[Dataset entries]
'''
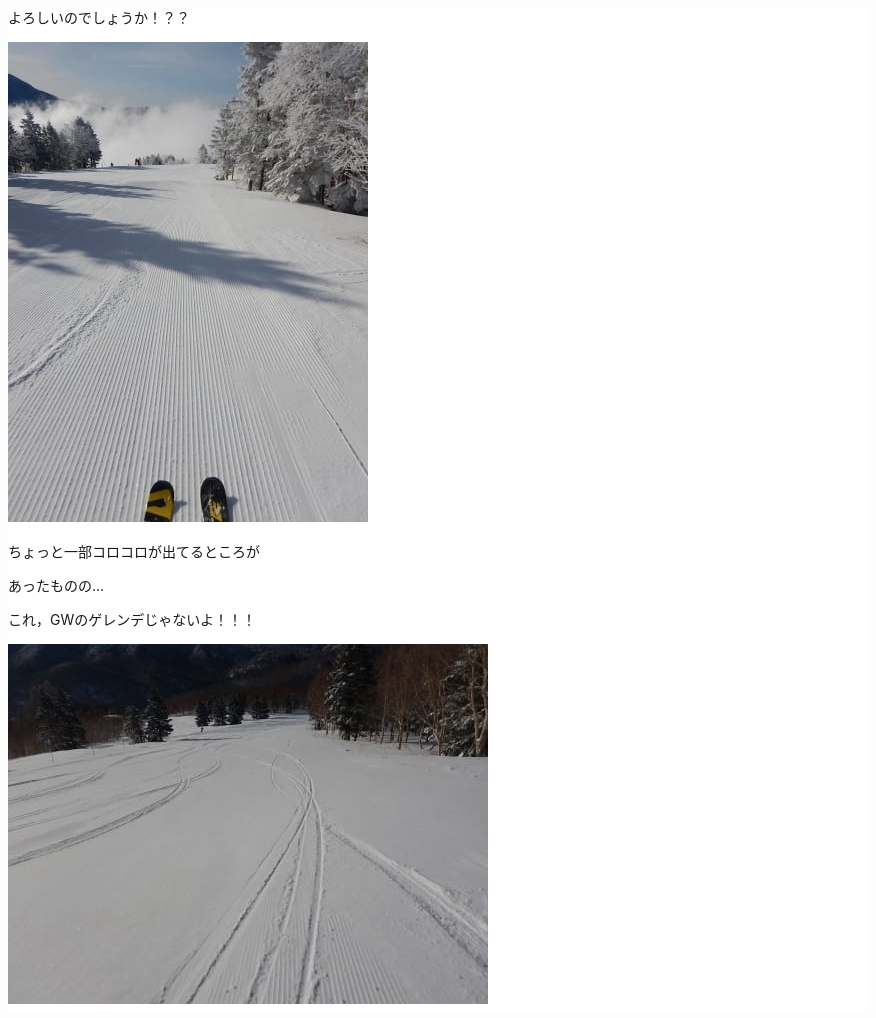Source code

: 
よろしいのでしょうか！？？




![e21b2ec776eca994920e5ca94b830c00.jpg](images/e21b2ec776eca994920e5ca94b830c00.jpg)




ちょっと一部コロコロが出てるところが


あったものの…


これ，GWのゲレンデじゃないよ！！！




![889bb83974e2d8e15d9fd79302a8cc75.jpg](images/889bb83974e2d8e15d9fd79302a8cc75.jpg)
'''
What you return should match the entries word for word, pictures aside.

- Reply to the exercise:
Source code

: 
よろしいのでしょうか！？？




![e21b2ec776eca994920e5ca94b830c00.jpg](images/e21b2ec776eca994920e5ca94b830c00.jpg)




ちょっと一部コロコロが出てるところが


あったものの…


これ，GWのゲレンデじゃないよ！！！




![889bb83974e2d8e15d9fd79302a8cc75.jpg](images/889bb83974e2d8e15d9fd79302a8cc75.jpg)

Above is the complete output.